Among the entries below, find all lines that include "images" and copy them.

The input: Begin

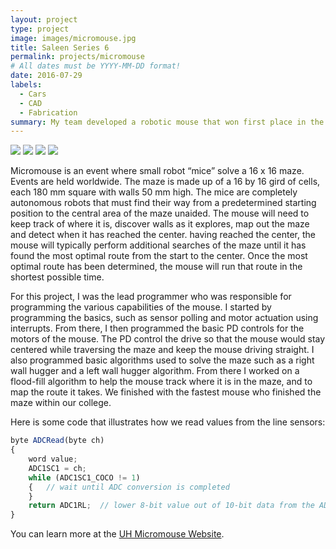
 ```yaml
---
layout: project
type: project
image: images/micromouse.jpg
title: Saleen Series 6
permalink: projects/micromouse
# All dates must be YYYY-MM-DD format!
date: 2016-07-29
labels:
  - Cars
  - CAD
  - Fabrication
summary: My team developed a robotic mouse that won first place in the 2015 UH Micromouse competition.
---
```


<div class="ui small rounded images">
  <img class="ui image" src="../images/micromouse-robot.png">
  <img class="ui image" src="../images/micromouse-robot-2.jpg">
  <img class="ui image" src="../images/micromouse.jpg">
  <img class="ui image" src="../images/micromouse-circuit.png">
</div>

Micromouse is an event where small robot “mice” solve a 16 x 16 maze.  Events are held worldwide.  The maze is made up of a 16 by 16 gird of cells, each 180 mm square with walls 50 mm high.  The mice are completely autonomous robots that must find their way from a predetermined starting position to the central area of the maze unaided.  The mouse will need to keep track of where it is, discover walls as it explores, map out the maze and detect when it has reached the center.  having reached the center, the mouse will typically perform additional searches of the maze until it has found the most optimal route from the start to the center.  Once the most optimal route has been determined, the mouse will run that route in the shortest possible time.

For this project, I was the lead programmer who was responsible for programming the various capabilities of the mouse.  I started by programming the basics, such as sensor polling and motor actuation using interrupts.  From there, I then programmed the basic PD controls for the motors of the mouse.  The PD control the drive so that the mouse would stay centered while traversing the maze and keep the mouse driving straight.  I also programmed basic algorithms used to solve the maze such as a right wall hugger and a left wall hugger algorithm.  From there I worked on a flood-fill algorithm to help the mouse track where it is in the maze, and to map the route it takes.  We finished with the fastest mouse who finished the maze within our college.

Here is some code that illustrates how we read values from the line sensors:

```js
byte ADCRead(byte ch)
{
    word value;
    ADC1SC1 = ch;
    while (ADC1SC1_COCO != 1)
    {   // wait until ADC conversion is completed   
    }
    return ADC1RL;  // lower 8-bit value out of 10-bit data from the ADC
}
```

You can learn more at the [UH Micromouse Website](http://www-ee.eng.hawaii.edu/~mmouse/about.html).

The input: End

• Answer for this exercise
image: images/micromouse.jpg
<div class="ui small rounded images">
  <img class="ui image" src="../images/micromouse-robot.png">
  <img class="ui image" src="../images/micromouse-robot-2.jpg">
  <img class="ui image" src="../images/micromouse.jpg">
  <img class="ui image" src="../images/micromouse-circuit.png">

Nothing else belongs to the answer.